We entertain ourselves by trying to imagine what you would have to do to fail the "fit and proper person" test. We haven't come up with anything yet."
Comments
;o)
Prince Charles' friend, possibly dodgy money and Blackpool in this one.
http://www.guardian.co.uk/uk/2013/jan/12/prince-charles-kyrgyzstan-valeri-belokon
The levereged purchases are well dodgy as is the abiliity to wipe away huge debts by going into admin then carry on with a clean slate and a modest penalty.
The biggest structural issue in the English game is the fact that wages are completely unsustainable, meaning that even clubs like ours whose spending is pretty modest make huge losses. I don't really see how you can link that to neo liberal globalist policies which cause wage deflation for workers.
I don't think there's any going back now short of a major crisis, but I think the German way here is much better.
But doesn't it just take one owner to raise the wages and force others in the market to compete and raise theirs? I think this increased competition is to blame - A team will therefore have to match wages set by other clubs in order to remain at a certain level.
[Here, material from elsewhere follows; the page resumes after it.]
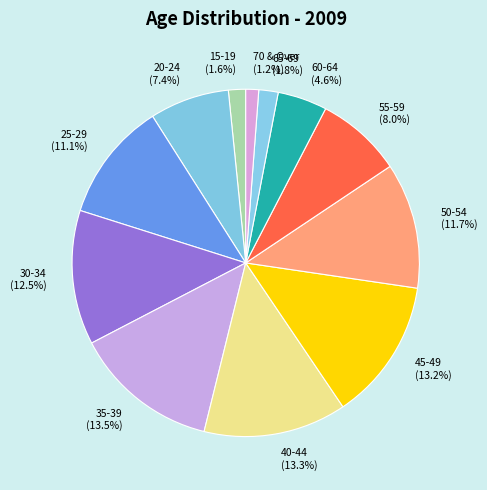

Does any single category account for the majority?

No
but wages are killing the game, do they have a wage cap in Germany does anyone know?
Clubs are basically now forced to spend big to either reach the PL/CL or to stay in it, and it has to be quick time as apposed to 5-10 years gradual building. Your right about about matching wages. The reality of market forces means that wages increase with the need to get and keep the best players possible and everyone's forced to overspend to compete with everyone else overspending.
Financial fair play is coming in soon but who knows what teeth it will have in trying to reduce the annual losses at clubs?
Past all the general claptrap, it'd be interesting to see whether football is a net benefit with regards to the balance of trade. Whilst money goes abroad for transfers, huge amounts come on sure from Sheik Mansour and Abrahamovich. Such a complex calculation would be hard to do, but quite enlightening. Of course when eventually all these clubs go bankrupt, we'll be paying for huge amounts of tax that fell behind.